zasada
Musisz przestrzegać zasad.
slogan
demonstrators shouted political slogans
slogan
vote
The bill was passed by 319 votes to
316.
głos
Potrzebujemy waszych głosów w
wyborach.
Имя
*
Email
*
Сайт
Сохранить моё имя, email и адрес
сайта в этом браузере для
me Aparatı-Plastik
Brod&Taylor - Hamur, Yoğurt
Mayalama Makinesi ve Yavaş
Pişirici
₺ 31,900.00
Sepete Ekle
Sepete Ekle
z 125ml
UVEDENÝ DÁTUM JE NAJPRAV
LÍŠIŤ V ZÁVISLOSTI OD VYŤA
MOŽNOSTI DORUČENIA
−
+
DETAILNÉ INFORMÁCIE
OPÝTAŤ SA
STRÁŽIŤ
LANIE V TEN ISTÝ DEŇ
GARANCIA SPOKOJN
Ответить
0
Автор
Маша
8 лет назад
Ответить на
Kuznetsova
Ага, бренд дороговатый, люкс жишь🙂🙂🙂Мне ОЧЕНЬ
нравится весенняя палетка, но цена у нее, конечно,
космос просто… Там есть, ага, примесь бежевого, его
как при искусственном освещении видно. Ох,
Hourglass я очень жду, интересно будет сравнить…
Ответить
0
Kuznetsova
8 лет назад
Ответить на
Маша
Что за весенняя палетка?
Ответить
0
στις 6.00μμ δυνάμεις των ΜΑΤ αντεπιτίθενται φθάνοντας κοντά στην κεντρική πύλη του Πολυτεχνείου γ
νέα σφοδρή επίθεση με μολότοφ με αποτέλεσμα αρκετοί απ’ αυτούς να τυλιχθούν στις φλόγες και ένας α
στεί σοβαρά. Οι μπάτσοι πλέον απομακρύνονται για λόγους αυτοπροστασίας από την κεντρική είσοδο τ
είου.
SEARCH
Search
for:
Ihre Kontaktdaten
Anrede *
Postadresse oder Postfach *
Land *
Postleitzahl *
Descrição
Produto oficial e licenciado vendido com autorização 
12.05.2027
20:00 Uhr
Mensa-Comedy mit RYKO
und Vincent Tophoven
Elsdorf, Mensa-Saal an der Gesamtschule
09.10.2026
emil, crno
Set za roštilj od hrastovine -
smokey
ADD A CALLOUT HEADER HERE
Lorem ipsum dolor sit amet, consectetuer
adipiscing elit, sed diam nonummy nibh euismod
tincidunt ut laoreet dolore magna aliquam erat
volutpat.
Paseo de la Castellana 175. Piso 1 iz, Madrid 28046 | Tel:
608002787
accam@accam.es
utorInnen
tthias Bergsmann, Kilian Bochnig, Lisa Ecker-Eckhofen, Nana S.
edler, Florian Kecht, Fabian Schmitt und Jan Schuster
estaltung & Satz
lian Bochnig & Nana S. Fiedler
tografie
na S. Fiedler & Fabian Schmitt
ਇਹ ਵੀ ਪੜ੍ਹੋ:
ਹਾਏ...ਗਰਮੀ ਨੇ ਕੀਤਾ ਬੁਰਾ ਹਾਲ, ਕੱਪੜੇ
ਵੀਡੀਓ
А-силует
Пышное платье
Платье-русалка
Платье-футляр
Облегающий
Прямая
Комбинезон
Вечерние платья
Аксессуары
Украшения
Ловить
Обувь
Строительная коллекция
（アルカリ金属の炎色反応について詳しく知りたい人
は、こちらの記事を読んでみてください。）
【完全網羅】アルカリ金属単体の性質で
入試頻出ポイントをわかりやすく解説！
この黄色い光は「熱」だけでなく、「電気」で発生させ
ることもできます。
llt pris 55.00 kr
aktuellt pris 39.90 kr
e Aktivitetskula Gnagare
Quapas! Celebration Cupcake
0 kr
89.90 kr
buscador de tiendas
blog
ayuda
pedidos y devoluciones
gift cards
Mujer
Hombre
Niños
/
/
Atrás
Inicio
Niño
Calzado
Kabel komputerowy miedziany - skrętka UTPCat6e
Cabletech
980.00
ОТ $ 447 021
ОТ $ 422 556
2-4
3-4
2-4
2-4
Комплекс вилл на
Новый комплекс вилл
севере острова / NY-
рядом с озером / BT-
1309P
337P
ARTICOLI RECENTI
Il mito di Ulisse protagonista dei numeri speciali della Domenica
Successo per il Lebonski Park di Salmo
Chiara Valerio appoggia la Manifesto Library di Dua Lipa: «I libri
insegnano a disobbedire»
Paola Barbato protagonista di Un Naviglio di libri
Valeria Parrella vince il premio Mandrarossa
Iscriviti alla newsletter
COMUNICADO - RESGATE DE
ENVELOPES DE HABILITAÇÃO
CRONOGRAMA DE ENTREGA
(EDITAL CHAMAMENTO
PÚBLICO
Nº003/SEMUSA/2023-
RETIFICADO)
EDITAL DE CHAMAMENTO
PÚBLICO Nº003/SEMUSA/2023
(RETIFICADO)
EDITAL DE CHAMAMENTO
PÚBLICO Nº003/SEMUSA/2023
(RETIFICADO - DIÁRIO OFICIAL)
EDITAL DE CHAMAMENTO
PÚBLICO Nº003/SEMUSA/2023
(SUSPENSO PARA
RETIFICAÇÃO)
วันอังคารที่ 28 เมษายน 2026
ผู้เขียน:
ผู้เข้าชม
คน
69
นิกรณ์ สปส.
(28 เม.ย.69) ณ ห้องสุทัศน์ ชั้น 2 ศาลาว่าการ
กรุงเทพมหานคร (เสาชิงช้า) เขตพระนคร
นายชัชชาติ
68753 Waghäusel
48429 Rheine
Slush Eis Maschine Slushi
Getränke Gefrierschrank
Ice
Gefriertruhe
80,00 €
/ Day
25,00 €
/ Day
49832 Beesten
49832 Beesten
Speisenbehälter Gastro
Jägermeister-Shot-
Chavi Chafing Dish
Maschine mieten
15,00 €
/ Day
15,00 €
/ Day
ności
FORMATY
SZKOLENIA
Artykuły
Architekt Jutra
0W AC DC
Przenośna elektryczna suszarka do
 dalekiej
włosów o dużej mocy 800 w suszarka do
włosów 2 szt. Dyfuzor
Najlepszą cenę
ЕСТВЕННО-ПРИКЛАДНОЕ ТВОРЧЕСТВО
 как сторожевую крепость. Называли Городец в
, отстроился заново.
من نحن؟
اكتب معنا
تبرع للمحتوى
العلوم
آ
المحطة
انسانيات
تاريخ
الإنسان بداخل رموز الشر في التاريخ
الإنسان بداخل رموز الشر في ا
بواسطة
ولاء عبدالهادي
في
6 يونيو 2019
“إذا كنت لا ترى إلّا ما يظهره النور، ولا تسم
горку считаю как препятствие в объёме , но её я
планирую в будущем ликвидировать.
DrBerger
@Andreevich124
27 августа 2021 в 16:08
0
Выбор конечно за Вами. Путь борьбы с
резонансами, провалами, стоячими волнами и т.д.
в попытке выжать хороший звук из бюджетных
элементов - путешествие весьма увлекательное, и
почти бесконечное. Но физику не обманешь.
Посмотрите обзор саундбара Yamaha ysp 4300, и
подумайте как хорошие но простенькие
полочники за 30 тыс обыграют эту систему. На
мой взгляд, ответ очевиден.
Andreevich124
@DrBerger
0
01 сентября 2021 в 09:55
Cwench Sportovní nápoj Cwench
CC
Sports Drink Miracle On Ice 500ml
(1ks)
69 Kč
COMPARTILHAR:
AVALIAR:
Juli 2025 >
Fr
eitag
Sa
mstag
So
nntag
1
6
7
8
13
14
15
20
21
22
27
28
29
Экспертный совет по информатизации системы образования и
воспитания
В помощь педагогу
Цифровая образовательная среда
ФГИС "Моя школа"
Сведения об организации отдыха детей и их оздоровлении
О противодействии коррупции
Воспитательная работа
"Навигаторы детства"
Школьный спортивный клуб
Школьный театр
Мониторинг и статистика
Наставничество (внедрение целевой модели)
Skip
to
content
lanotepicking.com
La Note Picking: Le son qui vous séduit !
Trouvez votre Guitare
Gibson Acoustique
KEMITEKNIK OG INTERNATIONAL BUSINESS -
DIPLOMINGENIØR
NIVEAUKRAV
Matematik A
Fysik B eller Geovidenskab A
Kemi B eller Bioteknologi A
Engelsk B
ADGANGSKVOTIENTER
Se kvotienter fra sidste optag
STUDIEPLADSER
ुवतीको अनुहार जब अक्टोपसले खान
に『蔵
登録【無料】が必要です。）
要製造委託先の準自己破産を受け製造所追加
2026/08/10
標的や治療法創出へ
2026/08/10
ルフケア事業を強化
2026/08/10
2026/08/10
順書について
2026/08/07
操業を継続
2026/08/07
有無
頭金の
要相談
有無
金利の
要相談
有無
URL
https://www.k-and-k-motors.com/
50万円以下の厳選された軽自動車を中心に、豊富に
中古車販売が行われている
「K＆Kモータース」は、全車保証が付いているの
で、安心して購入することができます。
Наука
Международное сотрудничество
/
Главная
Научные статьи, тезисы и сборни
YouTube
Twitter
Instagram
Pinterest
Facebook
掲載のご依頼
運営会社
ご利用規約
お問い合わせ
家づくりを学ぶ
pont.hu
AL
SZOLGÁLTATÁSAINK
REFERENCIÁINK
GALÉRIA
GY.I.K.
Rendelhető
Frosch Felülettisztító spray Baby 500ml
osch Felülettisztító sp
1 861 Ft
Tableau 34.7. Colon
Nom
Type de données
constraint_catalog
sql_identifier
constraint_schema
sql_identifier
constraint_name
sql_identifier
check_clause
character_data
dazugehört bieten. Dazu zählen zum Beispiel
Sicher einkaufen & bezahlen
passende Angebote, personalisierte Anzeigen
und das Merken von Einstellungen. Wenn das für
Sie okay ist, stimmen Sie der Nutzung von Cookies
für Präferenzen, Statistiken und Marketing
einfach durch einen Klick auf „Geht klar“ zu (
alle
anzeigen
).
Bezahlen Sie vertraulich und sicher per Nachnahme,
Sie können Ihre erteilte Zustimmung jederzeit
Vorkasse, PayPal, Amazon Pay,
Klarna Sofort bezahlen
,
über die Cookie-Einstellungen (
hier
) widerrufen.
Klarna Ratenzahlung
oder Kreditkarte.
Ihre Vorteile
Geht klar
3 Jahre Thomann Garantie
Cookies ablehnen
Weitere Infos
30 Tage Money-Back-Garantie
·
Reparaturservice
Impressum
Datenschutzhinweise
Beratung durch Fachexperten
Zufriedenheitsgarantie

**To-do item:** Every line of the listing that holds the word "Школьный" should be counted. Please give that number only.

**Solution for this problem:** 2